GOALS —
a) Copy the passage on Kashmir word for word, from "Last Summer, during" to "inserted into penises.".
b) Write the next part of the passage on Kashmir, picking up after its final sentence.

PAGE EXTRACT —

Last Summer, during a massive unarmed revolt against Indian rule in Kashmir, the writer Pankaj Mishra posed the following question about the situation in the territory. It remains as valid today as a year ago – especially after the recent discovery of thousands of bodies in mass graves:
Once known for its extraordinary beauty, the valley of Kashmir now hosts the biggest, bloodiest and also the most obscure military occupation in the world. With more than 80,000 people dead in an anti-India insurgency backed by Pakistan, the killings fields of Kashmir dwarf those of Palestine and Tibet. In addition to the everyday regime of arbitrary arrests, curfews, raids, and checkpoints enforced by nearly 700,000 Indian soldiers, the valley’s 4 million Muslims are exposed to extra-judicial execution, rape and torture, with such barbaric variations as live electric wires inserted into penises.

Items listed in a dataset
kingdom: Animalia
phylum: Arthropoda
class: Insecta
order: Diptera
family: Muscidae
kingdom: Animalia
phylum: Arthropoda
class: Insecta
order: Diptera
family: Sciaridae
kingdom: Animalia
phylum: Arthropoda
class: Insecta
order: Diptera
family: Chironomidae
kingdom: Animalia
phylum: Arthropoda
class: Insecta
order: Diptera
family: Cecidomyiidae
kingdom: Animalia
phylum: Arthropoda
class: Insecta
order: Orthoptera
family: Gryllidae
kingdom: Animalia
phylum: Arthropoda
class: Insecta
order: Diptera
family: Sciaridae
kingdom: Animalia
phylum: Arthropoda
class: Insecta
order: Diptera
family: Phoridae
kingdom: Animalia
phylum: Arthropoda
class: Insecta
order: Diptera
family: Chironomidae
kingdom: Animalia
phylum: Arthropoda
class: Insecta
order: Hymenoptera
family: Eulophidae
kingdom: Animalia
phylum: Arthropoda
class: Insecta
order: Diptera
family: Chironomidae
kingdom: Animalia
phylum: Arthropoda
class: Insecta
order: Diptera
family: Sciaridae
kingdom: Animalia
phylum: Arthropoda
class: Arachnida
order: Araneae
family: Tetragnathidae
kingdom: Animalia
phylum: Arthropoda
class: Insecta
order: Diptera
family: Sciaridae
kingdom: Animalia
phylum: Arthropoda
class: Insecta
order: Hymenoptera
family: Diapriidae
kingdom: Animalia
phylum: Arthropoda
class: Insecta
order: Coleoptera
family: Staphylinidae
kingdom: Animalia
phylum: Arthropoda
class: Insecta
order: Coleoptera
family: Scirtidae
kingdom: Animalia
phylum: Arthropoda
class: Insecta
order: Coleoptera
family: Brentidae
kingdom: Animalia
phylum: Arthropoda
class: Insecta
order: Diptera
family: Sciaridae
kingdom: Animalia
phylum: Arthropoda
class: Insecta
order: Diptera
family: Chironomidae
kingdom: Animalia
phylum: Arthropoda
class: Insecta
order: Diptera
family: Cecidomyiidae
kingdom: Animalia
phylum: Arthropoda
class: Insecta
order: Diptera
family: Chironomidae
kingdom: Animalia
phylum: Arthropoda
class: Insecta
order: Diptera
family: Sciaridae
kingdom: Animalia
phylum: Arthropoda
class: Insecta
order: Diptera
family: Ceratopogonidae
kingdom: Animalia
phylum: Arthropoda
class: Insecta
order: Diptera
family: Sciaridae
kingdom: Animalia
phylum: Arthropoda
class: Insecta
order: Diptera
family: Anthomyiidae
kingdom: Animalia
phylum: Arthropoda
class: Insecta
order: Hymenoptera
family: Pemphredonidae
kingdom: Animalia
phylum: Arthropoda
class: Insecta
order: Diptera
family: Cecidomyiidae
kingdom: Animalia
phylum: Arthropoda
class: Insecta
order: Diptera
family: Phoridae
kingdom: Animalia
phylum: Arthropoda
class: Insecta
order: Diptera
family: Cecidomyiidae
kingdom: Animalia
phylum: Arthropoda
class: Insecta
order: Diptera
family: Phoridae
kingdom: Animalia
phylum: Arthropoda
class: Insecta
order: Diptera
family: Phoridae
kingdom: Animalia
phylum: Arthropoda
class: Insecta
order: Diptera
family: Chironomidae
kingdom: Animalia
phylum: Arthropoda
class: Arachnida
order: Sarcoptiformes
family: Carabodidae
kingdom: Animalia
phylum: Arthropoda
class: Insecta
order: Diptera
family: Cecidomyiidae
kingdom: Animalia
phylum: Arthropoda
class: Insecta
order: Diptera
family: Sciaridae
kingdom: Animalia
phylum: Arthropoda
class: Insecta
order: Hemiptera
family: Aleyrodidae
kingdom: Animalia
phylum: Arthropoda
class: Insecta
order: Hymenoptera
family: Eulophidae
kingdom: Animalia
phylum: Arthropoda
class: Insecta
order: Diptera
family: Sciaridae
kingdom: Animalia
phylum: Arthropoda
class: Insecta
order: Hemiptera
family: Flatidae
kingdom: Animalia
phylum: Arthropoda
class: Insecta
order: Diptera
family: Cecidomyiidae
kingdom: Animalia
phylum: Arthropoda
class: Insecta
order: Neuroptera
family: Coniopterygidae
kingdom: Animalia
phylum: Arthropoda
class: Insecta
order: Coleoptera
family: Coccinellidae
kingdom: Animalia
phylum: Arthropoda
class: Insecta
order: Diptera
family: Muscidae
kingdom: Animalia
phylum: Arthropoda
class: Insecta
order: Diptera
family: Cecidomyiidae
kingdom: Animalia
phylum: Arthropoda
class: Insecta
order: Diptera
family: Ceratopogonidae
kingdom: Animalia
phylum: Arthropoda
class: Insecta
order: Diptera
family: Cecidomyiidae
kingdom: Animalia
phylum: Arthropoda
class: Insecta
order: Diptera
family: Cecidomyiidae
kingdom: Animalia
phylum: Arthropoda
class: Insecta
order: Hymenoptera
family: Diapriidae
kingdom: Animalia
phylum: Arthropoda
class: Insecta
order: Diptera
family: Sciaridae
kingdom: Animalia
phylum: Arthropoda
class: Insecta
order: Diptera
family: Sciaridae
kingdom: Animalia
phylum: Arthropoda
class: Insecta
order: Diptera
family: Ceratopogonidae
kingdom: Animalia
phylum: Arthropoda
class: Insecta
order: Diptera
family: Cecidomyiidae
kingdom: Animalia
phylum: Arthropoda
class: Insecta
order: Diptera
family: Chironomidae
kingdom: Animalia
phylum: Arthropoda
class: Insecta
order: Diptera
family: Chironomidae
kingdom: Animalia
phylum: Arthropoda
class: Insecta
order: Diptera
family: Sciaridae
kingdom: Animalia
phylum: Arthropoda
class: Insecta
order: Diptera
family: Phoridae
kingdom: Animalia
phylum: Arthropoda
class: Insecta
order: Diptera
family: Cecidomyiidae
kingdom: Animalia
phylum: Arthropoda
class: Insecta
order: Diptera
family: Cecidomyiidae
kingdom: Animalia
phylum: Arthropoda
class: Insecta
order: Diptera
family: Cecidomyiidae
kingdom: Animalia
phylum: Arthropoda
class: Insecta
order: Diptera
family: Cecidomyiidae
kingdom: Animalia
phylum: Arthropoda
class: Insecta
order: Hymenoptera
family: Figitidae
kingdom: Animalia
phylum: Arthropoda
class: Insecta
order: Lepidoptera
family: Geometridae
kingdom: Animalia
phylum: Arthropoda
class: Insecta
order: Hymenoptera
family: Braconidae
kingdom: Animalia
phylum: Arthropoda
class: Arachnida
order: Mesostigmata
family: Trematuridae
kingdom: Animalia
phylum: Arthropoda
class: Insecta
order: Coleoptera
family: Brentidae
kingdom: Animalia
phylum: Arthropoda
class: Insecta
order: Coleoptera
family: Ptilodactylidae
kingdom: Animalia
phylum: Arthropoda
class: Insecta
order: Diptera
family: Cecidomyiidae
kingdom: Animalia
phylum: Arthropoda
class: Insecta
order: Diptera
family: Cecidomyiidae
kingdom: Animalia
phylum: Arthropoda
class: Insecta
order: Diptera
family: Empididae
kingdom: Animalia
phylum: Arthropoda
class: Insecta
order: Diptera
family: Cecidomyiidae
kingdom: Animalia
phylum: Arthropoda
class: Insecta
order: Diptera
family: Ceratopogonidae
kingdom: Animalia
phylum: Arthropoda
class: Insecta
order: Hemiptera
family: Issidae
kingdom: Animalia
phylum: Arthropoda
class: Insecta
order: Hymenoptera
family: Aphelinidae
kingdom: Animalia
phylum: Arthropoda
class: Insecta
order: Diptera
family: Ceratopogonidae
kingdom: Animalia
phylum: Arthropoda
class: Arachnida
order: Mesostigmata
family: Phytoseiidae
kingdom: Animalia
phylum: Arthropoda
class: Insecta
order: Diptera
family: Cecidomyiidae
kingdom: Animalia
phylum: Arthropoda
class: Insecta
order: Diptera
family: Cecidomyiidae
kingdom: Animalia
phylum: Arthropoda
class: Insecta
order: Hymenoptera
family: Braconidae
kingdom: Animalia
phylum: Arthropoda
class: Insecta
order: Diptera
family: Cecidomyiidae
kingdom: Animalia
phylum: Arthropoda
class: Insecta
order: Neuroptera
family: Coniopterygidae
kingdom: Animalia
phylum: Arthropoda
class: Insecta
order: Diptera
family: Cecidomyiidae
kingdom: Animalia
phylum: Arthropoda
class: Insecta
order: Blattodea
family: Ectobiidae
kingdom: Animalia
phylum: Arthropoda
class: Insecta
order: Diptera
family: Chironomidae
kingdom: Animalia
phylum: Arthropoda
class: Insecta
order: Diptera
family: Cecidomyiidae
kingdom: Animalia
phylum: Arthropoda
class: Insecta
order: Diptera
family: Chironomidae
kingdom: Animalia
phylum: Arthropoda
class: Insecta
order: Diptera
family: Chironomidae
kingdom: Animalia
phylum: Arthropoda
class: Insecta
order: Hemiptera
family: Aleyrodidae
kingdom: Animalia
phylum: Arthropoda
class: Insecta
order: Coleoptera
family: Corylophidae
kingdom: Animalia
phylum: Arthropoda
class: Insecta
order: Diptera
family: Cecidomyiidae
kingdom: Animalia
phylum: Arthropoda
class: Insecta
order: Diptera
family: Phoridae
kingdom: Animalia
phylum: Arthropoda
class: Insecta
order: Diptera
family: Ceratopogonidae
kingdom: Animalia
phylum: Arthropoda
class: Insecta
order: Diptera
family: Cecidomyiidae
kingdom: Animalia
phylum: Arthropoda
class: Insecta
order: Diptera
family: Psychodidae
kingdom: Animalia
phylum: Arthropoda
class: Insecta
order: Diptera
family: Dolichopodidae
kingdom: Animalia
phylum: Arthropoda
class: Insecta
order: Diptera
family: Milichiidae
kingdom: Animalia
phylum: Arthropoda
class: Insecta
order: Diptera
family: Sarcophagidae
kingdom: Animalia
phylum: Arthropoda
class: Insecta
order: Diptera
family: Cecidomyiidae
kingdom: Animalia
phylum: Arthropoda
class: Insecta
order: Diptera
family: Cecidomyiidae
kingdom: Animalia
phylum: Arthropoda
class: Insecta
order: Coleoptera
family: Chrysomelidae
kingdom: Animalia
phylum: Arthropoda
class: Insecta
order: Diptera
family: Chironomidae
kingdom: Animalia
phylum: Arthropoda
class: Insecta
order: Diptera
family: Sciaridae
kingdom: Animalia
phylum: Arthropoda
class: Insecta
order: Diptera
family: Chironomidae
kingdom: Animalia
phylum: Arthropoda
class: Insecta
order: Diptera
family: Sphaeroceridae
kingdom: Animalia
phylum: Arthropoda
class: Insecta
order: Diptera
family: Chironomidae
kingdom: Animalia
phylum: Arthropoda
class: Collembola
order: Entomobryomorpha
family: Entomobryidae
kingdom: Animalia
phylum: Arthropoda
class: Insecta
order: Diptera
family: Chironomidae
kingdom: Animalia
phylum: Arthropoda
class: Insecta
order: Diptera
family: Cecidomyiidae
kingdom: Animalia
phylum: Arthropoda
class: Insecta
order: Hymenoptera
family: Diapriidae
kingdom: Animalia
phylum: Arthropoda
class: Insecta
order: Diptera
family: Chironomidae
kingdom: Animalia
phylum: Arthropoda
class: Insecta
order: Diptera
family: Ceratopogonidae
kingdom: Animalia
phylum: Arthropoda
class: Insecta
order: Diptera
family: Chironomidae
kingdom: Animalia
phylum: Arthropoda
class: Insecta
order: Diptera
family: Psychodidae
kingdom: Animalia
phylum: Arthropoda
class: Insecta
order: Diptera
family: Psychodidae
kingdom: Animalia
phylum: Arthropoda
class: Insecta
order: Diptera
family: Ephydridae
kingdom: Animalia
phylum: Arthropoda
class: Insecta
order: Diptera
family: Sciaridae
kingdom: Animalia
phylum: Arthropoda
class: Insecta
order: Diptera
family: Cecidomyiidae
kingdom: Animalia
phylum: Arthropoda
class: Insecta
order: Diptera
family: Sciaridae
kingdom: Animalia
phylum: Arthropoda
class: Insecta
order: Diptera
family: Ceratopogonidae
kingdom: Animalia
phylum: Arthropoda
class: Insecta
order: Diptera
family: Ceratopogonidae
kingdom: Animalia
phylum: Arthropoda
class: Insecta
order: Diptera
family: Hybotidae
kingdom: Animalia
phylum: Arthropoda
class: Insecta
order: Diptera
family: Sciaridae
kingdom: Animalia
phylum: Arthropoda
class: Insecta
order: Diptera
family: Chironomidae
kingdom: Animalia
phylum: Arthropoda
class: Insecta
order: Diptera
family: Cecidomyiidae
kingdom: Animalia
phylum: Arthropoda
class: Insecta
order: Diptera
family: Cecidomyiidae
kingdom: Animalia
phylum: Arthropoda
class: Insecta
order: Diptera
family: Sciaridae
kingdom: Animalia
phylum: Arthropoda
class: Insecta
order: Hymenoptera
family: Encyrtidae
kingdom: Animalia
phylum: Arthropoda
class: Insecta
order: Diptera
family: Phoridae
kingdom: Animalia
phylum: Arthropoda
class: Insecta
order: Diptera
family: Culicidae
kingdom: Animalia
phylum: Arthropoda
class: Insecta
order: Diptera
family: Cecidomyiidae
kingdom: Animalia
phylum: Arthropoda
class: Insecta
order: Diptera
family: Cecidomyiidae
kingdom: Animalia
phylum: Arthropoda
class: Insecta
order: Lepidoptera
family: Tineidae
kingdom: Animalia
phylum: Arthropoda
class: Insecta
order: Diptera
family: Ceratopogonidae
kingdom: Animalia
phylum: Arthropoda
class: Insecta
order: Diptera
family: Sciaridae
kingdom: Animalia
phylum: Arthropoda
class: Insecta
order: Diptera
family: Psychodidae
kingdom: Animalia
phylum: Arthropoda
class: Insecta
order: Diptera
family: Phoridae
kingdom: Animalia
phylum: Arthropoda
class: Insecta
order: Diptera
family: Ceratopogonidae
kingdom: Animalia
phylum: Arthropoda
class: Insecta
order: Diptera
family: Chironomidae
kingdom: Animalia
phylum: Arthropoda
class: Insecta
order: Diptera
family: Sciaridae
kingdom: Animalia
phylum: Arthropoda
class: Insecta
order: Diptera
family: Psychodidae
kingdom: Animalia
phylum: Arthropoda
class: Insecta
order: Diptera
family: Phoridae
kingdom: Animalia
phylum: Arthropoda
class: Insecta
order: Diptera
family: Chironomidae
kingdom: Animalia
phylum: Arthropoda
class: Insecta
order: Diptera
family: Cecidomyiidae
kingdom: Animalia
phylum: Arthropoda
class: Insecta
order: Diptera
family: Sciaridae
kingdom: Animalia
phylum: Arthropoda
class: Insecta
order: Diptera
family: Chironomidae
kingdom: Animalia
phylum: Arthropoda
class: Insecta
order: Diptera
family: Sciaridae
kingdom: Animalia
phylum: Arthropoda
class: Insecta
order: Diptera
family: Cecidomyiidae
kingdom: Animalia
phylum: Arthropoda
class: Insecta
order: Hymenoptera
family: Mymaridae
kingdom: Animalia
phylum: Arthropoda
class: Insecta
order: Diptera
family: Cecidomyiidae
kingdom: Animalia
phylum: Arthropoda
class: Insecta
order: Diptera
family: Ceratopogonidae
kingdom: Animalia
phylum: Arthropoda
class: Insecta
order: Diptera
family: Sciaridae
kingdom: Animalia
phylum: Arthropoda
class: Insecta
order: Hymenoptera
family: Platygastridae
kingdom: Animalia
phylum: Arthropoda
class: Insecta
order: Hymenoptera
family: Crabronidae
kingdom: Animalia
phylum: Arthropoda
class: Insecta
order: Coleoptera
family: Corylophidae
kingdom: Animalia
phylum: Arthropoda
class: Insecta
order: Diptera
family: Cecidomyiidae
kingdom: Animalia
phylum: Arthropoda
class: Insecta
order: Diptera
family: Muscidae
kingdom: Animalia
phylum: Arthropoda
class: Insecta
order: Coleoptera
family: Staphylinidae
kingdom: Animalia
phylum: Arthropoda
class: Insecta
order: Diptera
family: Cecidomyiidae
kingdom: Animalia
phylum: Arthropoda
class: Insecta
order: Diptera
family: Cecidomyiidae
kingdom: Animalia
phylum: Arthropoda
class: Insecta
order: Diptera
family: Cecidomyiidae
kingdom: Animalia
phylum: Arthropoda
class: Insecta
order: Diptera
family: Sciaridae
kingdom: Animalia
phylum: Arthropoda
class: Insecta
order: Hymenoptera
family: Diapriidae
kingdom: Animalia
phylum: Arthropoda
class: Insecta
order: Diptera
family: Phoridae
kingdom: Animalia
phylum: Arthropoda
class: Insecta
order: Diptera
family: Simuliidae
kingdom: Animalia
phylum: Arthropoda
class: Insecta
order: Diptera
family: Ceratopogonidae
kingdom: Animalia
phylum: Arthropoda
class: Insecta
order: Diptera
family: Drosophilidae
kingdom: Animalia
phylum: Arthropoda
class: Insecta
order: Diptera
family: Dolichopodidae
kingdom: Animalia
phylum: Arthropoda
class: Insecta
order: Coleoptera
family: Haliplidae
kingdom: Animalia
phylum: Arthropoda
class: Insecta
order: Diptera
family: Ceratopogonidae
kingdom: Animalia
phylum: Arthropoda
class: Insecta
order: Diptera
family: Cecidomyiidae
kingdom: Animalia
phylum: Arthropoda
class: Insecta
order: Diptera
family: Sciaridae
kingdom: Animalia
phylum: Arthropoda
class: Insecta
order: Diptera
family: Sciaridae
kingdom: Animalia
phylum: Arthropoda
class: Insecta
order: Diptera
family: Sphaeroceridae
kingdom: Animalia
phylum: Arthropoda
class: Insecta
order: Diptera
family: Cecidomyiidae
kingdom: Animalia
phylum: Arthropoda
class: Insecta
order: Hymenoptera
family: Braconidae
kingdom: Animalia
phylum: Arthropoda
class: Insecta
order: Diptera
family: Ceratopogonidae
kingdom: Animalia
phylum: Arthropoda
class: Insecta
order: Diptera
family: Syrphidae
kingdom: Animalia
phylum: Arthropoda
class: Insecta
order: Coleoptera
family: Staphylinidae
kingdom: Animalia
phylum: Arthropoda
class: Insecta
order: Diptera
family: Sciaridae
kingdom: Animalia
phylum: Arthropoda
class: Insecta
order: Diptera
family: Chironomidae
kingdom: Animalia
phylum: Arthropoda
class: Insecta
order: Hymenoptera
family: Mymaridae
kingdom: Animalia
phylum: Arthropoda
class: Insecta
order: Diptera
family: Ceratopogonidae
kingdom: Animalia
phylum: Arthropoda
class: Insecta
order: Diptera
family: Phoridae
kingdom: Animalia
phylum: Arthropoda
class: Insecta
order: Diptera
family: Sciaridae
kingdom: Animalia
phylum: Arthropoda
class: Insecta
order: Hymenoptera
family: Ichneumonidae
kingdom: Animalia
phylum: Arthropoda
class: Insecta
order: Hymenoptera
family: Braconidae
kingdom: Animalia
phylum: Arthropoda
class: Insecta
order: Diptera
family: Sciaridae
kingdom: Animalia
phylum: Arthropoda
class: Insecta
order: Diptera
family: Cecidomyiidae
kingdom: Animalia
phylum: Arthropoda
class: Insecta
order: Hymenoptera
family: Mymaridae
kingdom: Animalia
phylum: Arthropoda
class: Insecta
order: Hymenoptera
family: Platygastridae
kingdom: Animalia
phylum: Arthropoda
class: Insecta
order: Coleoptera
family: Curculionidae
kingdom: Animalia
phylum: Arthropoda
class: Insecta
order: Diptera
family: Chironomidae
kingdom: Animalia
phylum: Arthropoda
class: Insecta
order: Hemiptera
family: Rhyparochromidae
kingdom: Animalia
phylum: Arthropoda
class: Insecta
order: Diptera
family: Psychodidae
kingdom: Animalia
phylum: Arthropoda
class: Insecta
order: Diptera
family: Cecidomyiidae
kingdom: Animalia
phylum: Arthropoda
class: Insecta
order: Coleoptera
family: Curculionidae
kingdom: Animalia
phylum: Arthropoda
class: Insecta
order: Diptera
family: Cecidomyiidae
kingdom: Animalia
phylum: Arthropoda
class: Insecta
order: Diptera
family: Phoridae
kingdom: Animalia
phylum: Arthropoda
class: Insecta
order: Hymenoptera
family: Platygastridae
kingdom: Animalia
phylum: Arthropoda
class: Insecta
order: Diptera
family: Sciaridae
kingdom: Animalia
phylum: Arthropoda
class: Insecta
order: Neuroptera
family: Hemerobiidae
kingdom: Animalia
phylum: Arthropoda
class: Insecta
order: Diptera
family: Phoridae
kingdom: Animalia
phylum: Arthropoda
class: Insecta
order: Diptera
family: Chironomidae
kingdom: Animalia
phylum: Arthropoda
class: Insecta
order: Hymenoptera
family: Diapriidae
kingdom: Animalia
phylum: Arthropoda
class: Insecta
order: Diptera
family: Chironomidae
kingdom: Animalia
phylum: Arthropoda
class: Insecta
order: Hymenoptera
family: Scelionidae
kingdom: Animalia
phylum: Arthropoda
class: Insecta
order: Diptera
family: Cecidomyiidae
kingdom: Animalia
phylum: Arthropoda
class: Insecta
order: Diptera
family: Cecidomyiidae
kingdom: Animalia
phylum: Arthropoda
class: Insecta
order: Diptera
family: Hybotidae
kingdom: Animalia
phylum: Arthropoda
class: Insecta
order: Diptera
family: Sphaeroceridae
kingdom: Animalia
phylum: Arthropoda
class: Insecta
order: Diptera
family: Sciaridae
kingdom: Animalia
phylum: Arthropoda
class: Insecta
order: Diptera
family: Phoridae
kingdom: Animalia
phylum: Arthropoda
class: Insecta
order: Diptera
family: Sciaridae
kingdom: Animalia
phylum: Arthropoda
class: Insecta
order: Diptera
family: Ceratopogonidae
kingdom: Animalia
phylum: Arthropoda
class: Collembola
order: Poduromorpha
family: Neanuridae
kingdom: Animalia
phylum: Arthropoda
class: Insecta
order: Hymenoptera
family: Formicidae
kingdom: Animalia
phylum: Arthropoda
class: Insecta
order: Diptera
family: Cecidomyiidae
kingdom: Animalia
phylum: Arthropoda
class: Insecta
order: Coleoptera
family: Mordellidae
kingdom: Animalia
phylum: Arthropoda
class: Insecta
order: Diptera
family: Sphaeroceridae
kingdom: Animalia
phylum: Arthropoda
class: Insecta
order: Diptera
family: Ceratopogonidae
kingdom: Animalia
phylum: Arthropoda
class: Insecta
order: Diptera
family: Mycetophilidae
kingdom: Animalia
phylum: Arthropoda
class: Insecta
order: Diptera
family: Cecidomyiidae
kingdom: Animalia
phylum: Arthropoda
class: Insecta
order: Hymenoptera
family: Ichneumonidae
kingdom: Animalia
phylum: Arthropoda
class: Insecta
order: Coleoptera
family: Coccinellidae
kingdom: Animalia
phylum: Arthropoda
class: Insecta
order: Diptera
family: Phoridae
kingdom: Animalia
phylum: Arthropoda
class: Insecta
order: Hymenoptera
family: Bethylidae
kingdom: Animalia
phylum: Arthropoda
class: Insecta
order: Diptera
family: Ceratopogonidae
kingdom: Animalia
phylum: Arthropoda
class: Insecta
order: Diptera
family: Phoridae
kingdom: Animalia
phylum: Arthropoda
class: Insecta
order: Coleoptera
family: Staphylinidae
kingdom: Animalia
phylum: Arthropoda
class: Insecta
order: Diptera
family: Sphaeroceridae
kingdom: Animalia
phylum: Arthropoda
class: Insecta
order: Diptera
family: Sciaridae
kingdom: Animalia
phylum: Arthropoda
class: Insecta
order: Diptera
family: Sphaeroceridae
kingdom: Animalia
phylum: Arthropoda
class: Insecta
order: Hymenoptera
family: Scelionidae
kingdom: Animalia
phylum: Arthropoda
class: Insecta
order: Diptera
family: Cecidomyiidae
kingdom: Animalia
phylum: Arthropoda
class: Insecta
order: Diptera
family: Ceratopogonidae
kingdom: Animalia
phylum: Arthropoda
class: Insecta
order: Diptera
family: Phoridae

RESPONSES —
a)
Last Summer, during a massive unarmed revolt against Indian rule in Kashmir, the writer Pankaj Mishra posed the following question about the situation in the territory. It remains as valid today as a year ago – especially after the recent discovery of thousands of bodies in mass graves:
Once known for its extraordinary beauty, the valley of Kashmir now hosts the biggest, bloodiest and also the most obscure military occupation in the world. With more than 80,000 people dead in an anti-India insurgency backed by Pakistan, the killings fields of Kashmir dwarf those of Palestine and Tibet. In addition to the everyday regime of arbitrary arrests, curfews, raids, and checkpoints enforced by nearly 700,000 Indian soldiers, the valley’s 4 million Muslims are exposed to extra-judicial execution, rape and torture, with such barbaric variations as live electric wires inserted into penises.

b)
Why then does the immense human suffering of Kashmir occupy such an imperceptible place in our moral imagination? After all, the Kashmiris demanding release from the degradations of military rule couldn’t be louder and clearer. India has contained the insurgency provoked in 1989 by its rigged elections and massacres of protestors. The hundreds of thousands of demonstrators that fill the streets of Kashmir’s cities today are overwhelmingly young, many in their teens, and armed with nothing more lethal than stones. Yet the Indian state seems determined to strangle their voices as it did of the old one. Already this summer, soldiers have shot dead more than 50 protestors, most of them teenagers.
The tolls of last summer’s unarmed uprising, violently suppressed by Indian forces with live fire, eventually rose to more than 100. And, though Kashmir is even less in the headlines today, protests and abuses – particularly the arrests and mistreatment of teenage boys – continue.
For decades, until today, the two-thirds of Kashmir under Indian control has been ruled under the Armed Forces Special Powers Act, emergency rule as repressive as the worst Arab dictatorship.
Mass graves uncovered
If all the suffering of the living in Kashmir has not succeeded in awakening international concern, the recent revelations of mass graves must. Amnesty International reported on 22 August:
Following a report by a police investigation team, confirming the existence of unmarked graves containing bodies of persons subject to enforced disappearances, urgent action needs to be taken including preserving the evidence and widening the investigation across Jammu and Kashmir said Amnesty International today.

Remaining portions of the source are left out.